> **SHORT PROBLEM 1**: In the sound art review below, which label produced EXTRACT?

** start EXTRACTED TEXT **

It is encouraging that at last there seems to be a genuine groundswell of interest in the sonic arts here in the UK, in part stimlulated, no doubt by groundbreaking tomes by David Toop, followed by his inspirational Sonic Boom Festival in London some years back, which to some extent defined the paradigm shift in public understanding and acceptance of sound art. The accompanying book/catalogue was also representative of a weighty cross- section of sound artists in the world at the time. This was followed by another thoroughly defining book, “Blocks of Consciousness” issued by Sounds323, that has quickly become a kind of ready reference manual for neophytes, would-be sound artists, and sonic art adherents alike. The arrival in the UK of artists such as Alva Noto, Ryoji Ikeda, and RLW, playing in prestigious venues such as the Barbican, Tate Modern, and Sage Centre, also indicate a subtle shift of interest into more obscure, and radical approaches to sound work. Now comes the beautifully produced EXTRACT, by specialist label Non Visual Objects, whose output over the last couple of years has cast a bright light over the genre of minimalism, with a series of exquisitely produced releases that focus primarily on the ultra-minimal, both in terms of design and presentation.
This book, rather than following tried and tested routes trawling the theoretical aspects of sound, takes a warmer, and more intimate approach by selecting sound artists who are very much “of the moment”, and gaining insights into their psyche by asking stock questions about early influences, recent influences, working methods, collaborations, connections to local art scenes, etc ,etc.

** end EXTRACTED TEXT **

> **SHORT PROBLEM 2**: Report every line of the records below that contains the string "Cañazas".

** start RECORDS TO USE **

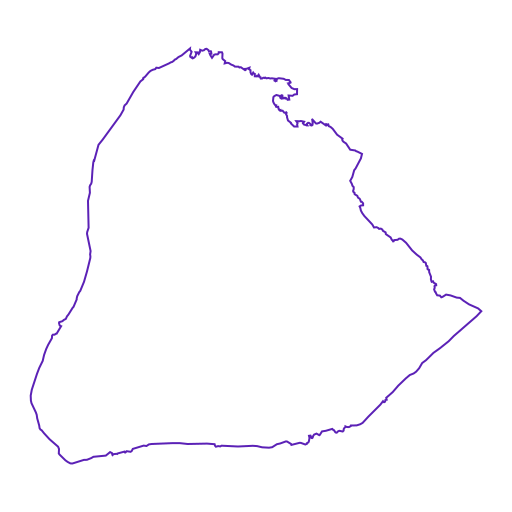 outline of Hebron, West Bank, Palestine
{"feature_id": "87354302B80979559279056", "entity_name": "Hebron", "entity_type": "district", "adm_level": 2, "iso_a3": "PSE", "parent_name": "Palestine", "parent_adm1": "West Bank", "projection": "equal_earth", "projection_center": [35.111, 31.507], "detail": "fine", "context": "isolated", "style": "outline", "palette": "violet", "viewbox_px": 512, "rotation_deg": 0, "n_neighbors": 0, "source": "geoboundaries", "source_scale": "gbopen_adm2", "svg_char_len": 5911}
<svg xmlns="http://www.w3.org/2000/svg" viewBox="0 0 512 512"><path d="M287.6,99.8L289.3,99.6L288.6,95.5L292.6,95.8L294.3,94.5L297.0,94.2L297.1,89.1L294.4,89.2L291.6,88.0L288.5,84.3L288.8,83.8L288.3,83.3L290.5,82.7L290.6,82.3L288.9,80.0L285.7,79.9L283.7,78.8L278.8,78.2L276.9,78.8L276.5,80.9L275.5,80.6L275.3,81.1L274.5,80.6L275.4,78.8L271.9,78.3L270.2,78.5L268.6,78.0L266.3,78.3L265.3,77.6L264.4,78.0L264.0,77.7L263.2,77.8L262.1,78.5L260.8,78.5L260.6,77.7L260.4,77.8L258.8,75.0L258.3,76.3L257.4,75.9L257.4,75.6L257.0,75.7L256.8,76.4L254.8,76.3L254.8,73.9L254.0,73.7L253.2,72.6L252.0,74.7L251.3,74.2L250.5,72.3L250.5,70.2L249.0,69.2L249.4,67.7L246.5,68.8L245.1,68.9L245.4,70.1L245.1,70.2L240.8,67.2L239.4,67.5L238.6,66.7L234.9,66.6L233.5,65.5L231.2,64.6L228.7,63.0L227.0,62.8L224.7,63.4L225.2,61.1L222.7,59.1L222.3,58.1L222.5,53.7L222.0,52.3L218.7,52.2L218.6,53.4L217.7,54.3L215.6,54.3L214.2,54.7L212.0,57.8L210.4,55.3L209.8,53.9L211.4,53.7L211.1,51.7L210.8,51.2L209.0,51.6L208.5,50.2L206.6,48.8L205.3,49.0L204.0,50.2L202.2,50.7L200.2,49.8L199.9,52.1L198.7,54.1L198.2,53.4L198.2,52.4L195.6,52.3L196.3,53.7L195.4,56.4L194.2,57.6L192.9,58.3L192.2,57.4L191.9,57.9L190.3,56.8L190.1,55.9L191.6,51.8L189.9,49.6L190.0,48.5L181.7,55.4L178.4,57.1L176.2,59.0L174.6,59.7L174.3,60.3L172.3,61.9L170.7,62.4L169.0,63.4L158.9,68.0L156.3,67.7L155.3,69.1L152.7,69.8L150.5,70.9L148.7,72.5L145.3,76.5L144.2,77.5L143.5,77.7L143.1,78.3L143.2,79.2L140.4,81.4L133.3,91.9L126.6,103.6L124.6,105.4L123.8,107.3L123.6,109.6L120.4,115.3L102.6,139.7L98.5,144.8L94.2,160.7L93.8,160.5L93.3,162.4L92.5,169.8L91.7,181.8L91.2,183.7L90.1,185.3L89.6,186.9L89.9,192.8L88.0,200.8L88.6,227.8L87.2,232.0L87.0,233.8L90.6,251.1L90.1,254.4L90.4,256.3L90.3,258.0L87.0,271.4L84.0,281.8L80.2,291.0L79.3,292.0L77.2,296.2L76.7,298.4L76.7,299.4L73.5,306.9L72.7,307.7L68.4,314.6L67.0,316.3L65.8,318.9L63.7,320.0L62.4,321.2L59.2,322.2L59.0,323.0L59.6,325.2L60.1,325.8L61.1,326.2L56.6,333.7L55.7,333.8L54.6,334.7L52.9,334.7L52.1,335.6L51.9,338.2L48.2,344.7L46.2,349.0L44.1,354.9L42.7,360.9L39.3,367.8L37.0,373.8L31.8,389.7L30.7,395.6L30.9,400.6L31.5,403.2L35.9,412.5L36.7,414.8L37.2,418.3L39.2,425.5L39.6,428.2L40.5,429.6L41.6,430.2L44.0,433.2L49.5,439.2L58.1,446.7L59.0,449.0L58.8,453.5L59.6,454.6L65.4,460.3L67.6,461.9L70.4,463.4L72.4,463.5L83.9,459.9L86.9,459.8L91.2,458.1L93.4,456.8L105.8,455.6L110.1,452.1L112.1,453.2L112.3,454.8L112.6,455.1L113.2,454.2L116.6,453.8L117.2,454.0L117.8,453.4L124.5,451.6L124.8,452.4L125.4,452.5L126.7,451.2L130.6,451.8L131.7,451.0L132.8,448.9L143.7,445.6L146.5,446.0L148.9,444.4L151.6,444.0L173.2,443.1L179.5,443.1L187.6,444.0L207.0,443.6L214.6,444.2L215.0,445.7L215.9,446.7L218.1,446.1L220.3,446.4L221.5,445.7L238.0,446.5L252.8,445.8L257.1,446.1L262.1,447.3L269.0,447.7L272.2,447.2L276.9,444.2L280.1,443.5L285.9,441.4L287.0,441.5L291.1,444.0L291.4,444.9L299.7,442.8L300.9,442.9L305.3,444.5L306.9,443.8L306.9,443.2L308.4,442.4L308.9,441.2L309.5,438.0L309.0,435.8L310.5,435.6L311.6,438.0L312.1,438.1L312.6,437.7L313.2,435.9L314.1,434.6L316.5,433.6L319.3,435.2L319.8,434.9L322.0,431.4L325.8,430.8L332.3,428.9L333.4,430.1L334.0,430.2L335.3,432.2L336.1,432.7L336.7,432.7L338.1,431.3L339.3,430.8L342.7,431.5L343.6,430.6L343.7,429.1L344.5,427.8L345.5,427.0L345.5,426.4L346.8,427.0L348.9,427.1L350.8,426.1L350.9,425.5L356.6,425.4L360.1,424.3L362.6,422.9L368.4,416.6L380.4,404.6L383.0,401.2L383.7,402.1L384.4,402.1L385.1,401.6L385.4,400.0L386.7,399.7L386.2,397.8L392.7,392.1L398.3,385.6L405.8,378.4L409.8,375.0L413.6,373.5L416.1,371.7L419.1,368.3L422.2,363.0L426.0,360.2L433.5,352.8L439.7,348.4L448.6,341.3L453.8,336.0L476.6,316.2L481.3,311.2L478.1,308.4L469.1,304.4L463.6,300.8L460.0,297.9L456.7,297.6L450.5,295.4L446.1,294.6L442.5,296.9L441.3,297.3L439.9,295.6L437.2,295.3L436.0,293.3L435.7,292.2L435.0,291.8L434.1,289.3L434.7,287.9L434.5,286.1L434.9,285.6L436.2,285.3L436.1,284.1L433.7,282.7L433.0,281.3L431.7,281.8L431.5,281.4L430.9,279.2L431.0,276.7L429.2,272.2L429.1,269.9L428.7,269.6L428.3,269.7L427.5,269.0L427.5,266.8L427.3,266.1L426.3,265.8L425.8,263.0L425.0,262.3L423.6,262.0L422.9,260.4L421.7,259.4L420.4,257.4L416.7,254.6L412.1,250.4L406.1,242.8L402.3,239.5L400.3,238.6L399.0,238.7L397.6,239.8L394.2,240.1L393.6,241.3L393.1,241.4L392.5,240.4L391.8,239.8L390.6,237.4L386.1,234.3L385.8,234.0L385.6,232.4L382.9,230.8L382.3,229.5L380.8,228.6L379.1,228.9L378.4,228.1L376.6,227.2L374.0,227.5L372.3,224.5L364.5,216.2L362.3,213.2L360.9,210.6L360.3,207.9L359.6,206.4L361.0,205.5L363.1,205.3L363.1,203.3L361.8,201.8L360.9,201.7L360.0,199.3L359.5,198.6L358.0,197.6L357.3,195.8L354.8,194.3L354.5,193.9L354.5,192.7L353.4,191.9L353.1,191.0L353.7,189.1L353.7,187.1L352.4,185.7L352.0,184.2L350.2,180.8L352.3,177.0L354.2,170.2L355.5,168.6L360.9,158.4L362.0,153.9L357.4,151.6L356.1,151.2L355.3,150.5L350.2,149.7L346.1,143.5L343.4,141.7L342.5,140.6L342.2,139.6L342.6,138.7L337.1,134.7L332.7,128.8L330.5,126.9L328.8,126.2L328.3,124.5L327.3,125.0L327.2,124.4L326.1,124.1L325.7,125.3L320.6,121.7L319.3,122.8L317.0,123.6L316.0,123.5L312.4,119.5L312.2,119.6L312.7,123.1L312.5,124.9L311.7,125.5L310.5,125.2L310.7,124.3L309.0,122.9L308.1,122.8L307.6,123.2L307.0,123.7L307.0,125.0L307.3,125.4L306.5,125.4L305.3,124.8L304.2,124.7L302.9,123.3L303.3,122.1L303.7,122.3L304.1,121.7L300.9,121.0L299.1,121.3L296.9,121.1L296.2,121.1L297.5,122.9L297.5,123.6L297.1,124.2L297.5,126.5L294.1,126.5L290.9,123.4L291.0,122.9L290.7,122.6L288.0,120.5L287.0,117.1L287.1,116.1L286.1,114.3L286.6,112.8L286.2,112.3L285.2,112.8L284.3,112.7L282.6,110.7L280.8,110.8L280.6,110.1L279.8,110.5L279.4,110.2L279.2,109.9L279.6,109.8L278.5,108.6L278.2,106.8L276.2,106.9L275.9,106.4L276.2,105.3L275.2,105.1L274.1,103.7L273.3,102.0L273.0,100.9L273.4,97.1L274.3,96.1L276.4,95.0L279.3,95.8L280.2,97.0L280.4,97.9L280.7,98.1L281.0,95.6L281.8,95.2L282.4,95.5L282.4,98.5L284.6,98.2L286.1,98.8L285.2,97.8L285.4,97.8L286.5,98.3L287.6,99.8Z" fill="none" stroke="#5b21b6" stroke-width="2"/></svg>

** end RECORDS TO USE **
** start RECORDS TO USE **

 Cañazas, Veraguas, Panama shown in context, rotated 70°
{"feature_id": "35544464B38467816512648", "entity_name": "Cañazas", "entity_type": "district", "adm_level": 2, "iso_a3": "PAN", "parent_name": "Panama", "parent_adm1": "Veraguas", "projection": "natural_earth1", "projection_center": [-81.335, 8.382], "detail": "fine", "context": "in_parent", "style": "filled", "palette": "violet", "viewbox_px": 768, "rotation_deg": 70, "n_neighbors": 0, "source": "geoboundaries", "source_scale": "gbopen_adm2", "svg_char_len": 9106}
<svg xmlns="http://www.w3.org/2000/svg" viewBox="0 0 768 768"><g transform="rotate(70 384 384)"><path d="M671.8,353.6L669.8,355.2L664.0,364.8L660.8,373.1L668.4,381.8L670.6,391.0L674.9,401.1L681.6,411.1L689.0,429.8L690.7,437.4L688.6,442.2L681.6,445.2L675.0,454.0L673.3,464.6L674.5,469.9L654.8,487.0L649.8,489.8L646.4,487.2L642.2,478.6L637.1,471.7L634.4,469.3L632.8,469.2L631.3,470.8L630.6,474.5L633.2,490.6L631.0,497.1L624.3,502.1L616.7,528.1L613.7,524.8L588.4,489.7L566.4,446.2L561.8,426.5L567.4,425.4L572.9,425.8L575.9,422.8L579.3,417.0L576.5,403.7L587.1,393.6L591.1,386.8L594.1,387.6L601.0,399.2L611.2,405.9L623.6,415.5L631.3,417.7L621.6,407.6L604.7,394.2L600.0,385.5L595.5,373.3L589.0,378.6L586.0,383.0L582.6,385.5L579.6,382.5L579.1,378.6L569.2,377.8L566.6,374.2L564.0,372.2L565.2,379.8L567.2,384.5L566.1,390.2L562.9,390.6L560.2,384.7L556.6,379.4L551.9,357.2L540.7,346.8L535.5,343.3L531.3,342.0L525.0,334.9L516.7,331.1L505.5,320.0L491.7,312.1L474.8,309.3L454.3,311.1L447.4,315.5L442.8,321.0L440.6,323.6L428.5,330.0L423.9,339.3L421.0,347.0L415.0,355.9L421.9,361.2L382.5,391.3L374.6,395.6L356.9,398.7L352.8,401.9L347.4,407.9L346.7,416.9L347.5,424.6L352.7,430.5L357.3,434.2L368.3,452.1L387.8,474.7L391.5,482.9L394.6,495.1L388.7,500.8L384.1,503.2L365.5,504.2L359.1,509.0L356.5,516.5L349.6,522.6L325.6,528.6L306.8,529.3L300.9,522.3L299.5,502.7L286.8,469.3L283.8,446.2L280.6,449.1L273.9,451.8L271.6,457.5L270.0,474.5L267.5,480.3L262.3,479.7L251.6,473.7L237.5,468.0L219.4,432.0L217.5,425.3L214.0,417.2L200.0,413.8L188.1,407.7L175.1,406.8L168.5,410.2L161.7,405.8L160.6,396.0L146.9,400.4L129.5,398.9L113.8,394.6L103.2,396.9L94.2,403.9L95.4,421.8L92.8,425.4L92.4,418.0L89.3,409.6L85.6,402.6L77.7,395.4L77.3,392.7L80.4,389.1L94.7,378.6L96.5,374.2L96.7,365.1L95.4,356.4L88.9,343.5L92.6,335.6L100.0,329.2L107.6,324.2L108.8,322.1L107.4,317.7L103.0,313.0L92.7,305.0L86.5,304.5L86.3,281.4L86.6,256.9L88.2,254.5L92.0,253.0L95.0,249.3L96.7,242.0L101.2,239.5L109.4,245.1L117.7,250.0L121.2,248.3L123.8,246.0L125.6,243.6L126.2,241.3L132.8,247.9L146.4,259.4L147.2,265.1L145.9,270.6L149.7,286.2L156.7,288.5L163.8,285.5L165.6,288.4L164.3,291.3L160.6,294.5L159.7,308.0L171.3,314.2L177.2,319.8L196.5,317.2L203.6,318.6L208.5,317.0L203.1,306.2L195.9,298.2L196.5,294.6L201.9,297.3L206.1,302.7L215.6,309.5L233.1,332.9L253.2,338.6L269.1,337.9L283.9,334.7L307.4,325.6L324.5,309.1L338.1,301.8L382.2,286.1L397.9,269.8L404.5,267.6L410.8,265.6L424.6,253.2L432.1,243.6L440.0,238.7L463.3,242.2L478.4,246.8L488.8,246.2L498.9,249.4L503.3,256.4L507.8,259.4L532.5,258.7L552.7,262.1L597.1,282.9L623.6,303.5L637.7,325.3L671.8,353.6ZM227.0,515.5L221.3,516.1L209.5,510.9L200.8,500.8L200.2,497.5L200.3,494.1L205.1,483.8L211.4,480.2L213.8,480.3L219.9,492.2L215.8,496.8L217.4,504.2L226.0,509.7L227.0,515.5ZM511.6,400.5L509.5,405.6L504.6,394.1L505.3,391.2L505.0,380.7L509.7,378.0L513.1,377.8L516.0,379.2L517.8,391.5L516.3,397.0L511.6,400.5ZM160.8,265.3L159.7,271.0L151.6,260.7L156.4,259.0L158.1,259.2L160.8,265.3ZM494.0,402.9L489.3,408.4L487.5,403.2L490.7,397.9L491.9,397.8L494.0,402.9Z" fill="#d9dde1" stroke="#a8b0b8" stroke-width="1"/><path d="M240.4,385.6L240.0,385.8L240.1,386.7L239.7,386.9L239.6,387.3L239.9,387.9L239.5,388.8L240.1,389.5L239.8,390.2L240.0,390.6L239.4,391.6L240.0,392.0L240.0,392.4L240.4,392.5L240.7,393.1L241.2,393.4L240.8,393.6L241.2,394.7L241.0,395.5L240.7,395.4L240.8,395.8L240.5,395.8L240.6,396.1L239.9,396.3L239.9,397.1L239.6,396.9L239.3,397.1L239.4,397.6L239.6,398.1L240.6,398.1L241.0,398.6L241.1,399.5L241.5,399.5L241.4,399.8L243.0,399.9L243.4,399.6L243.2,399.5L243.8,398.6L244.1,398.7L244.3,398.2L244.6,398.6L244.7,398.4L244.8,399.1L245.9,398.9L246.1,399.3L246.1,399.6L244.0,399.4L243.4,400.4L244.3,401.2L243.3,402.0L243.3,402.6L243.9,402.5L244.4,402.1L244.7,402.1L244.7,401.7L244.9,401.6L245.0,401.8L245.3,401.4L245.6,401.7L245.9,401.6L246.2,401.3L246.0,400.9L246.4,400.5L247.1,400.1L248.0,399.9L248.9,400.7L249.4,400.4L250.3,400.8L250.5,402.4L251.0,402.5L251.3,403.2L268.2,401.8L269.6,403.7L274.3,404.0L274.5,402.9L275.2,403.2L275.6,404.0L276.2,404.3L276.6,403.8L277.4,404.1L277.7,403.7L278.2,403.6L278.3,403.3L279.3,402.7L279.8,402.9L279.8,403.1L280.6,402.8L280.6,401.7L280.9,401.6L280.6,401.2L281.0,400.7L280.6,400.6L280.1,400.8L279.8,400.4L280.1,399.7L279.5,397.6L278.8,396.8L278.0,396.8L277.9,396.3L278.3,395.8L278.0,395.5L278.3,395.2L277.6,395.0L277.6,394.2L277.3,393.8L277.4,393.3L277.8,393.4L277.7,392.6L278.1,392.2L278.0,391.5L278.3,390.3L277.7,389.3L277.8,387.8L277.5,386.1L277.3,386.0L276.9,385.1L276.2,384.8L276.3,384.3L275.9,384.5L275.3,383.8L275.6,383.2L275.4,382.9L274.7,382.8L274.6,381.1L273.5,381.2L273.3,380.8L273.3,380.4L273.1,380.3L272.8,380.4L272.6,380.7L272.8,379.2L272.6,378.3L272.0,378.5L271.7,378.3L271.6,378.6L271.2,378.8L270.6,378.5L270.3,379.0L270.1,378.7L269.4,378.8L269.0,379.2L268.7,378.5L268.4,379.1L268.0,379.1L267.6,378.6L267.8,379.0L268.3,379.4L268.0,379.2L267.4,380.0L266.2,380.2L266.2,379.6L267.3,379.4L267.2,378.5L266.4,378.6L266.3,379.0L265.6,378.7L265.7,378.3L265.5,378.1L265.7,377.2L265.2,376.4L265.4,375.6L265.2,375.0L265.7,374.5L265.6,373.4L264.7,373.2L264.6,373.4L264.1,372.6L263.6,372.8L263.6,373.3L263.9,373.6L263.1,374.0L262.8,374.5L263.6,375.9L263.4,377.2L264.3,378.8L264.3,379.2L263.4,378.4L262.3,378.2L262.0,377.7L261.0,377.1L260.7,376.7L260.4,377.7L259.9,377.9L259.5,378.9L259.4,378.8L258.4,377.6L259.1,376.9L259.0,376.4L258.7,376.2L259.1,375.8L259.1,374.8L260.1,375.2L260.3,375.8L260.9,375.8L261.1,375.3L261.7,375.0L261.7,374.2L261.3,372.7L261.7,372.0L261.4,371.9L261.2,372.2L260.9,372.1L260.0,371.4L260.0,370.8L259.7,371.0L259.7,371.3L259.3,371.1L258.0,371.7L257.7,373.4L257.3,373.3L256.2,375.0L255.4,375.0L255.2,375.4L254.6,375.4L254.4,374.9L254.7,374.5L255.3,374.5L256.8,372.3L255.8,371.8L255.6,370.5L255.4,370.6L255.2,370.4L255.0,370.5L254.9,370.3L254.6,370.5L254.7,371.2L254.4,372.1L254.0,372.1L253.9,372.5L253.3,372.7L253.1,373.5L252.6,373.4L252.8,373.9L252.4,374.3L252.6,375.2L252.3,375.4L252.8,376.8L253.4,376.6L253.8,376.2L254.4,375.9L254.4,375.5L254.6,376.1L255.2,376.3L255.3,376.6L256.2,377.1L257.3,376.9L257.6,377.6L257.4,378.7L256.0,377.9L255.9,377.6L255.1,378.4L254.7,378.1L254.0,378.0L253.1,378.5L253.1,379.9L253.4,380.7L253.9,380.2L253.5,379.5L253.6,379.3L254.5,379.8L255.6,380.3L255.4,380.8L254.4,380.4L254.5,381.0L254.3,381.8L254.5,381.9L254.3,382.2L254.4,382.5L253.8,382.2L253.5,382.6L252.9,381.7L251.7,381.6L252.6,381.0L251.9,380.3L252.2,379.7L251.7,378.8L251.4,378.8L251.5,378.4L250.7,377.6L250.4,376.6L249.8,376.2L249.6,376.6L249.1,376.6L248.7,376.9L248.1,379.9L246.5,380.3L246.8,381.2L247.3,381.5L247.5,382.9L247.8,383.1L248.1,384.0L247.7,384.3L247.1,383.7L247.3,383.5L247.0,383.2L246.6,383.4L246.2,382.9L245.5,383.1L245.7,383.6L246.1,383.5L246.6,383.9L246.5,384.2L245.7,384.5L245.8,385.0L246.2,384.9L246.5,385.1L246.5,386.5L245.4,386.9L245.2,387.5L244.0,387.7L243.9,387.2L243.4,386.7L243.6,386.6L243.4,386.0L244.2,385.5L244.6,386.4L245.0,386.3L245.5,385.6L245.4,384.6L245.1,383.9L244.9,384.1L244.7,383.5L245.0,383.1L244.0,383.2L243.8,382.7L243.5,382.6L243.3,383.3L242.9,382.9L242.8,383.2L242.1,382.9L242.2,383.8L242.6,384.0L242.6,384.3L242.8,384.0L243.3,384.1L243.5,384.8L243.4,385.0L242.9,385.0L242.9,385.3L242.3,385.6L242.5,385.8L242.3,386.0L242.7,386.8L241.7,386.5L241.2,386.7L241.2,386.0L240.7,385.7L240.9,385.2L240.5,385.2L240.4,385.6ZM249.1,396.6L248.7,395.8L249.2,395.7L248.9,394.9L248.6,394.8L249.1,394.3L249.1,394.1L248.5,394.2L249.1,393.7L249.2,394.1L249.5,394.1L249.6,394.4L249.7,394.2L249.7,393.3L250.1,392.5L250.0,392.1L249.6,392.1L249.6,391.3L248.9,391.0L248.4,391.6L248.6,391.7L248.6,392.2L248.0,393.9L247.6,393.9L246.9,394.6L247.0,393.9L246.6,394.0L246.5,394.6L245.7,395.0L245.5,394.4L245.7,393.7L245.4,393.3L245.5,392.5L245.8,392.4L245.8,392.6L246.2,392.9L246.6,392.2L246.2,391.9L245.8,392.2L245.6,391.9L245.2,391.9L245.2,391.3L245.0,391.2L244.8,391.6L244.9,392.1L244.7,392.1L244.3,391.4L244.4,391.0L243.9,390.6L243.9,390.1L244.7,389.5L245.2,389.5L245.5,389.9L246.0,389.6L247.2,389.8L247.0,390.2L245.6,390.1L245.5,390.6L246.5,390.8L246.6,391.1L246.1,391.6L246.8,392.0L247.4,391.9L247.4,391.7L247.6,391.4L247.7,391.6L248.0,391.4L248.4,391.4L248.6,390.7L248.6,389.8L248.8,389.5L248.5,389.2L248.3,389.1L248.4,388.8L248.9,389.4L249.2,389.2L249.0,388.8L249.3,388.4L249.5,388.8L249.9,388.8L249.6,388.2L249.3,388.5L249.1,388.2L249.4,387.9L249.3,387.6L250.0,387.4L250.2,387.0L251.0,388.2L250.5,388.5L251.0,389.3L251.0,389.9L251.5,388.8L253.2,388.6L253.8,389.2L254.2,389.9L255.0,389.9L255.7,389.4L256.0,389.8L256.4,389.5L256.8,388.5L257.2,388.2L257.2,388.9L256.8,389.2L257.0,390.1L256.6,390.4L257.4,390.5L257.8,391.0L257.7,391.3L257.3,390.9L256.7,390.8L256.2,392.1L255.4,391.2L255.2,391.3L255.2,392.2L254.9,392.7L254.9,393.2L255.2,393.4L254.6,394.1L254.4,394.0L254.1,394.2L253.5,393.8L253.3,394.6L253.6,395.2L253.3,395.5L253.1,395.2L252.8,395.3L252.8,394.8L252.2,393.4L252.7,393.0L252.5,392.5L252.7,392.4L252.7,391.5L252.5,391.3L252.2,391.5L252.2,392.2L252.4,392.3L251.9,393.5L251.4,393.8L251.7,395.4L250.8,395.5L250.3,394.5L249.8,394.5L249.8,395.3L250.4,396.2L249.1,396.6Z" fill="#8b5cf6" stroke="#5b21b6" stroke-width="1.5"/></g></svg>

** end RECORDS TO USE **
** start RECORDS TO USE **

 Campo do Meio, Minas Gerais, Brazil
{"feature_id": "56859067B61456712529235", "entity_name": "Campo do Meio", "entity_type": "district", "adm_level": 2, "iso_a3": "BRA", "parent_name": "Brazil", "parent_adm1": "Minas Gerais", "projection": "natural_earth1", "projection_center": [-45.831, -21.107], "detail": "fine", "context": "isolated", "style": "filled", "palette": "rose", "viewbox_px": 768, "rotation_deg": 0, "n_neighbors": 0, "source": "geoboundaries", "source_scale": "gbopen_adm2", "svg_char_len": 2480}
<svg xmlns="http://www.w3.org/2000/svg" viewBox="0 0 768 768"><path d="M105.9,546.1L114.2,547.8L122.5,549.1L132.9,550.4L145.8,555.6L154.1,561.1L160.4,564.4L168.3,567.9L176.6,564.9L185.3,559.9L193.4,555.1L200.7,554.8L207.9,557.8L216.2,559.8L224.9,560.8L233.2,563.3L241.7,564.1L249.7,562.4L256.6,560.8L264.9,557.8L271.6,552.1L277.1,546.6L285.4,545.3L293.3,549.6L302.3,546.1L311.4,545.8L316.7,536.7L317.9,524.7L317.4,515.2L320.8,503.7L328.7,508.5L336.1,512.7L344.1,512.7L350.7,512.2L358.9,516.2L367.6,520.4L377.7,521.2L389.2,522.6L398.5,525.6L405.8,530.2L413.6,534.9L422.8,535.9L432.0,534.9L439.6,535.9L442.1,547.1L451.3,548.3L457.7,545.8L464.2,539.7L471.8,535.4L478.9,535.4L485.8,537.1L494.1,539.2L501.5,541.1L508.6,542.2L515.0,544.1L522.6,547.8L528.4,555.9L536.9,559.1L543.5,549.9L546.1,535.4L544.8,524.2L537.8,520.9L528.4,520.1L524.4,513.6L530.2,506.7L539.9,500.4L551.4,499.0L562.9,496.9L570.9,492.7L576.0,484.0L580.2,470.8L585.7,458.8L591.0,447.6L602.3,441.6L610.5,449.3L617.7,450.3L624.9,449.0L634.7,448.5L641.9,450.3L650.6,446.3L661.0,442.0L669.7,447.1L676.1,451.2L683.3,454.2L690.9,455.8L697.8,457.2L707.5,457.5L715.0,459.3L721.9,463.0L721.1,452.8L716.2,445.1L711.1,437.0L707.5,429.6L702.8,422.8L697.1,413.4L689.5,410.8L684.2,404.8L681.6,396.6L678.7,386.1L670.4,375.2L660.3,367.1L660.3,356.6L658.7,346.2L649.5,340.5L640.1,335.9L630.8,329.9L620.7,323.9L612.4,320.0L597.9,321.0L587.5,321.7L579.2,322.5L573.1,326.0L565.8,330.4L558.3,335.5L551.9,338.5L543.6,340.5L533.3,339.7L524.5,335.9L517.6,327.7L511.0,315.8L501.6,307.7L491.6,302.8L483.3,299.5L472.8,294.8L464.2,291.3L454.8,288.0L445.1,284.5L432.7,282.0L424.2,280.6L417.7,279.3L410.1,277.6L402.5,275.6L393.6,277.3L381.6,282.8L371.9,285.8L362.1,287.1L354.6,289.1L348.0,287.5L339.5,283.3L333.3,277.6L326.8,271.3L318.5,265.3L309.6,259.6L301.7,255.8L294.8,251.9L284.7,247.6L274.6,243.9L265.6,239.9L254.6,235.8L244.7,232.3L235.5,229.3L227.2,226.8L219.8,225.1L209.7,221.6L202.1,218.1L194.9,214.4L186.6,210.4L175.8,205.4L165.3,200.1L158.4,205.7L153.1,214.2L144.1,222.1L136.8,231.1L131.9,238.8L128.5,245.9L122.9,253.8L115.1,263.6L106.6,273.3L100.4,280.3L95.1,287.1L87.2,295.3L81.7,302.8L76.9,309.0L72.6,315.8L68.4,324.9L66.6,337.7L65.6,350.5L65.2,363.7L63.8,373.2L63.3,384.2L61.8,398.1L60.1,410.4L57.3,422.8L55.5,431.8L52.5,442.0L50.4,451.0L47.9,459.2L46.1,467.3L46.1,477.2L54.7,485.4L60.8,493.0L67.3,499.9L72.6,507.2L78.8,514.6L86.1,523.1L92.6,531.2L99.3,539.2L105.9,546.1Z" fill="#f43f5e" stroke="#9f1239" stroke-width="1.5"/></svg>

** end RECORDS TO USE **

> **COMPLETE RESPONSE 1**: Non Visual Objects.

> **COMPLETE RESPONSE 2**:
 Cañazas, Veraguas, Panama shown in context, rotated 70°
{"feature_id": "35544464B38467816512648", "entity_name": "Cañazas", "entity_type": "district", "adm_level": 2, "iso_a3": "PAN", "parent_name": "Panama", "parent_adm1": "Veraguas", "projection": "natural_earth1", "projection_center": [-81.335, 8.382], "detail": "fine", "context": "in_parent", "style": "filled", "palette": "violet", "viewbox_px": 768, "rotation_deg": 70, "n_neighbors": 0, "source": "geoboundaries", "source_scale": "gbopen_adm2", "svg_char_len": 9106}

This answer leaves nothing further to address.